Top of INPUT DATA
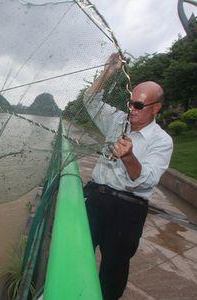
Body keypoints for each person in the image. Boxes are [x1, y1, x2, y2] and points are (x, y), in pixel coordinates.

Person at [83, 53, 173, 300]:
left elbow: (147, 179)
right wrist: (108, 72)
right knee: (78, 253)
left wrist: (129, 156)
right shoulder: (116, 119)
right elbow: (90, 100)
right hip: (95, 198)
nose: (131, 109)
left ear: (156, 108)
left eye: (139, 106)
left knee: (114, 269)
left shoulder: (162, 141)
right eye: (130, 102)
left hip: (127, 210)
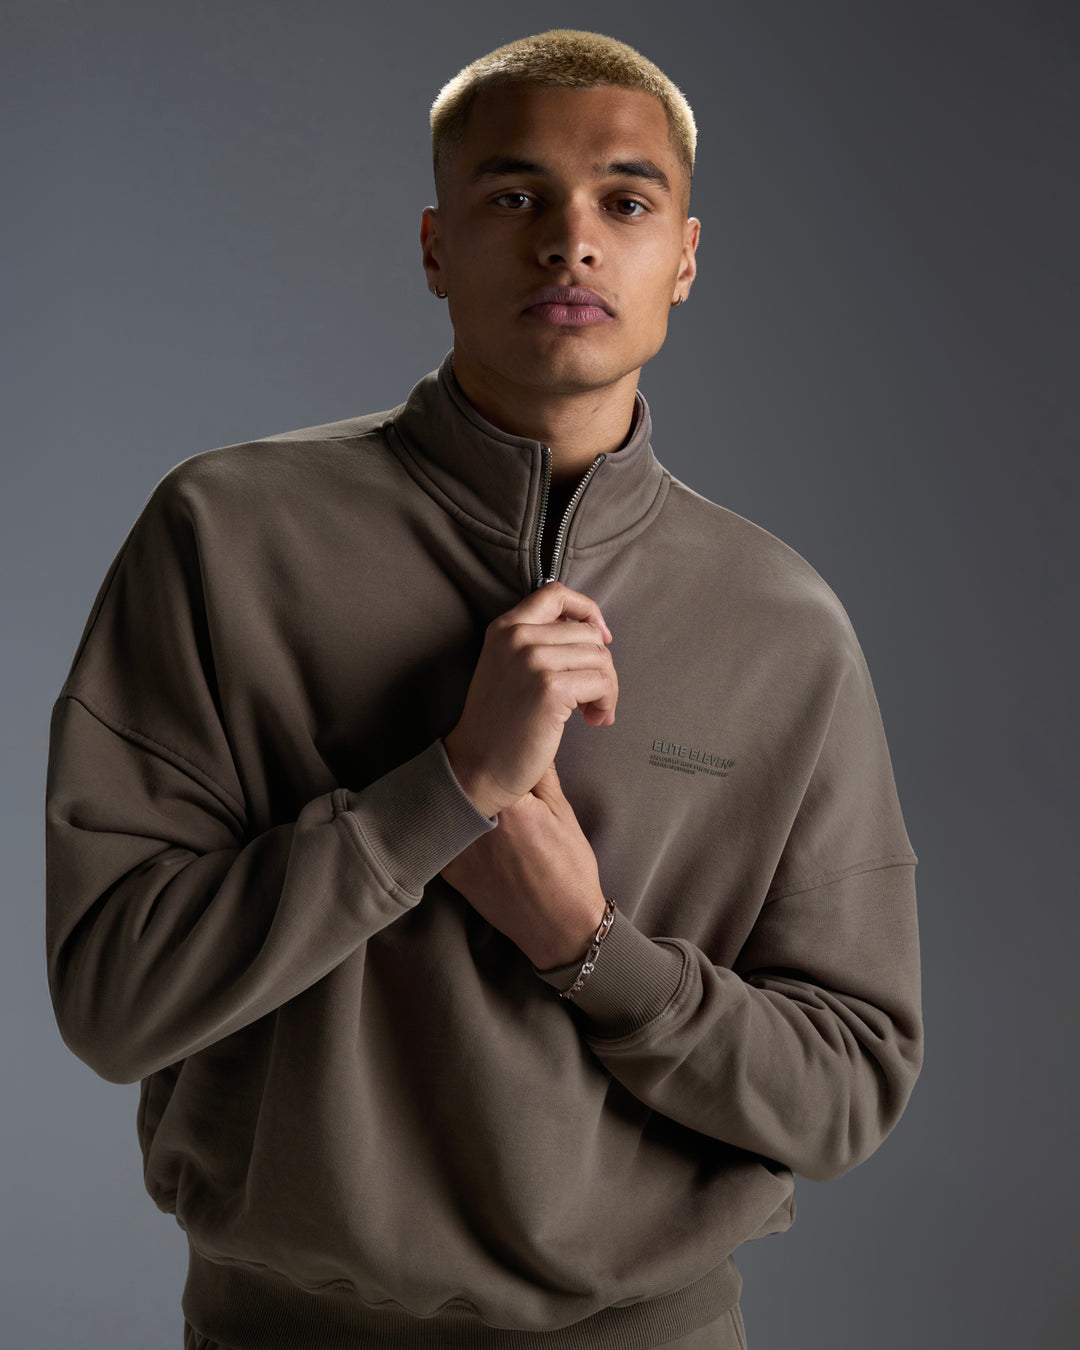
Bottom of INPUT DATA
▸ WHAT IS EXPECTED
Please write out all of the data verbatim, with no pictures in the copy.

▸ YOUR SOLUTION
Body keypoints for each person in the image. Boxes are [x1, y1, x2, y2] and points are (x, y), in pixel coordinates.

Person at [83, 53, 173, 300]:
left elbow: (147, 179)
right wrist: (108, 72)
right knee: (78, 253)
left wrist: (129, 156)
right shoulder: (116, 119)
right elbow: (90, 100)
right hip: (95, 198)
nose: (131, 109)
left ear: (156, 108)
left eye: (139, 106)
left knee: (114, 269)
left shoulder: (162, 141)
right eye: (130, 102)
left hip: (127, 210)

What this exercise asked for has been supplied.